• PROVIDED DATA:
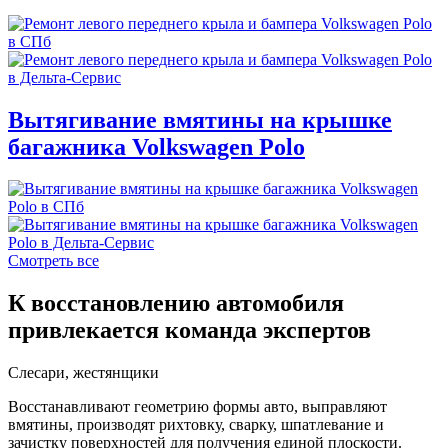
Вытягивание вмятины на крышке
багажника Volkswagen Polo
Смотреть все
К восстановлению автомобиля
привлекается команда экспертов
Слесари, жестянщики
Восстанавливают геометрию формы авто, выправляют
вмятины, производят рихтовку, сварку, шпатлевание и
зачистку поверхностей для получения единой плоскости.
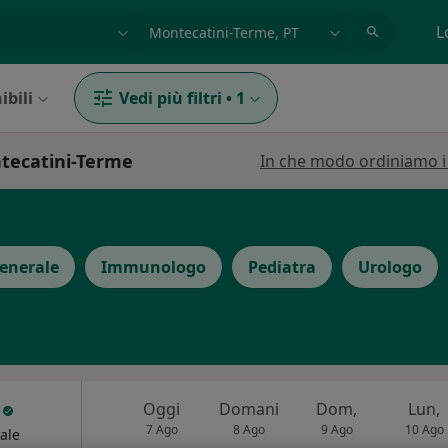
azione, medico, struttura
es: Roma
L
ibili
Vedi più filtri
•
1
ntecatini-Terme
In che modo ordiniamo i r
enerale
Immunologo
Pediatra
Urologo
o
Oggi
Domani
Dom,
Lun,
7 Ago
8 Ago
9 Ago
10 Ago
ale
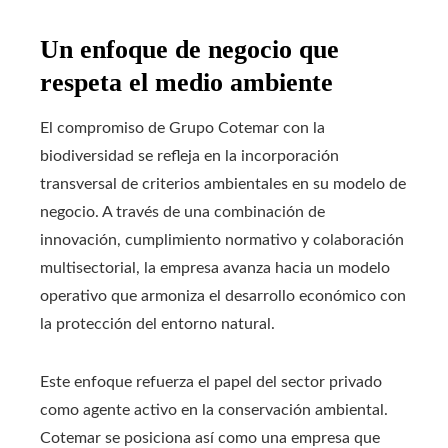
Un enfoque de negocio que
respeta el medio ambiente
El compromiso de Grupo Cotemar con la
biodiversidad se refleja en la incorporación
transversal de criterios ambientales en su modelo de
negocio. A través de una combinación de
innovación, cumplimiento normativo y colaboración
multisectorial, la empresa avanza hacia un modelo
operativo que armoniza el desarrollo económico con
la protección del entorno natural.
Este enfoque refuerza el papel del sector privado
como agente activo en la conservación ambiental.
Cotemar se posiciona así como una empresa que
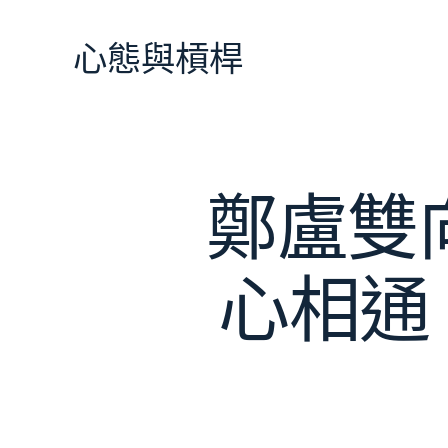
跳
至
心態與槓桿
主
要
內
容
鄭盧雙
心相通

• THE TASK: Please count the lines in the material above that contain the word "вмятины", matching case exactly, and reply with only the number.

• TASK OUTPUT: 2